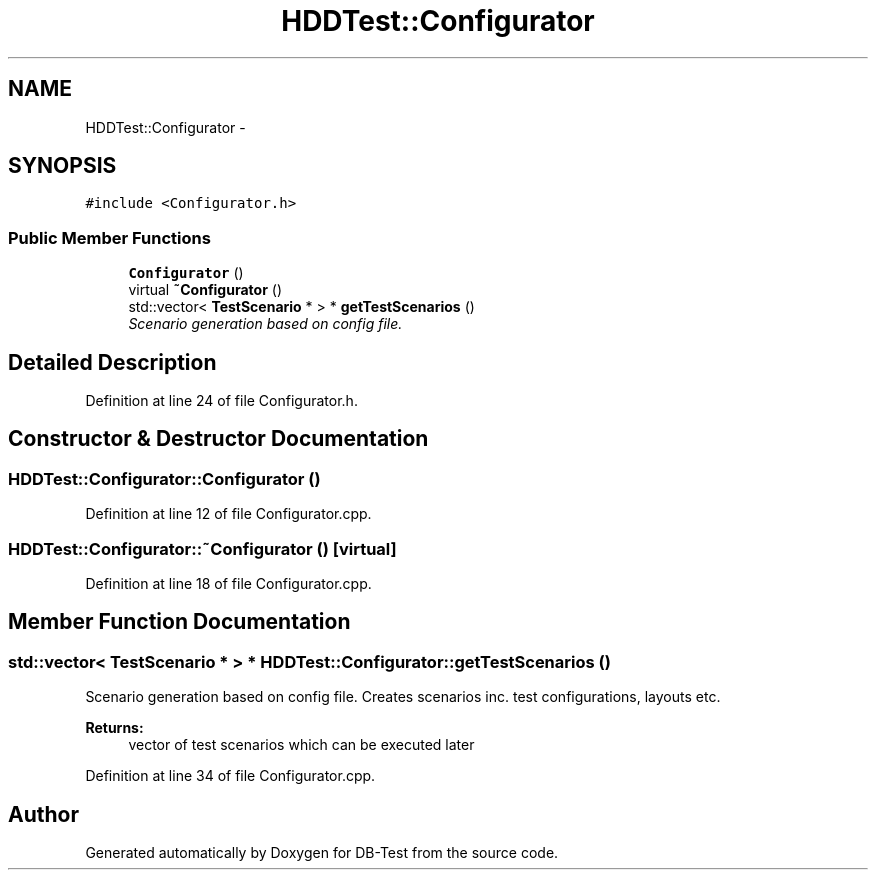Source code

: .TH "HDDTest::Configurator" 3 "Mon Nov 17 2014" "DB-Test" \" -*- nroff -*-
.ad l
.nh
.SH NAME
HDDTest::Configurator \- 
.SH SYNOPSIS
.br
.PP
.PP
\fC#include <Configurator\&.h>\fP
.SS "Public Member Functions"

.in +1c
.ti -1c
.RI "\fBConfigurator\fP ()"
.br
.ti -1c
.RI "virtual \fB~Configurator\fP ()"
.br
.ti -1c
.RI "std::vector< \fBTestScenario\fP * > * \fBgetTestScenarios\fP ()"
.br
.RI "\fIScenario generation based on config file\&. \fP"
.in -1c
.SH "Detailed Description"
.PP 
Definition at line 24 of file Configurator\&.h\&.
.SH "Constructor & Destructor Documentation"
.PP 
.SS "HDDTest::Configurator::Configurator ()"

.PP
Definition at line 12 of file Configurator\&.cpp\&.
.SS "HDDTest::Configurator::~Configurator ()\fC [virtual]\fP"

.PP
Definition at line 18 of file Configurator\&.cpp\&.
.SH "Member Function Documentation"
.PP 
.SS "std::vector< \fBTestScenario\fP * > * HDDTest::Configurator::getTestScenarios ()"

.PP
Scenario generation based on config file\&. Creates scenarios inc\&. test configurations, layouts etc\&. 
.PP
\fBReturns:\fP
.RS 4
vector of test scenarios which can be executed later 
.RE
.PP

.PP
Definition at line 34 of file Configurator\&.cpp\&.

.SH "Author"
.PP 
Generated automatically by Doxygen for DB-Test from the source code\&.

- Exercise goal -
Please repeat every record above exactly, leaving the pictures out.

- Exercise answer -
Source code

: .TH "HDDTest::Configurator" 3 "Mon Nov 17 2014" "DB-Test" \" -*- nroff -*-
.ad l
.nh
.SH NAME
HDDTest::Configurator \- 
.SH SYNOPSIS
.br
.PP
.PP
\fC#include <Configurator\&.h>\fP
.SS "Public Member Functions"

.in +1c
.ti -1c
.RI "\fBConfigurator\fP ()"
.br
.ti -1c
.RI "virtual \fB~Configurator\fP ()"
.br
.ti -1c
.RI "std::vector< \fBTestScenario\fP * > * \fBgetTestScenarios\fP ()"
.br
.RI "\fIScenario generation based on config file\&. \fP"
.in -1c
.SH "Detailed Description"
.PP 
Definition at line 24 of file Configurator\&.h\&.
.SH "Constructor & Destructor Documentation"
.PP 
.SS "HDDTest::Configurator::Configurator ()"

.PP
Definition at line 12 of file Configurator\&.cpp\&.
.SS "HDDTest::Configurator::~Configurator ()\fC [virtual]\fP"

.PP
Definition at line 18 of file Configurator\&.cpp\&.
.SH "Member Function Documentation"
.PP 
.SS "std::vector< \fBTestScenario\fP * > * HDDTest::Configurator::getTestScenarios ()"

.PP
Scenario generation based on config file\&. Creates scenarios inc\&. test configurations, layouts etc\&. 
.PP
\fBReturns:\fP
.RS 4
vector of test scenarios which can be executed later 
.RE
.PP

.PP
Definition at line 34 of file Configurator\&.cpp\&.

.SH "Author"
.PP 
Generated automatically by Doxygen for DB-Test from the source code\&.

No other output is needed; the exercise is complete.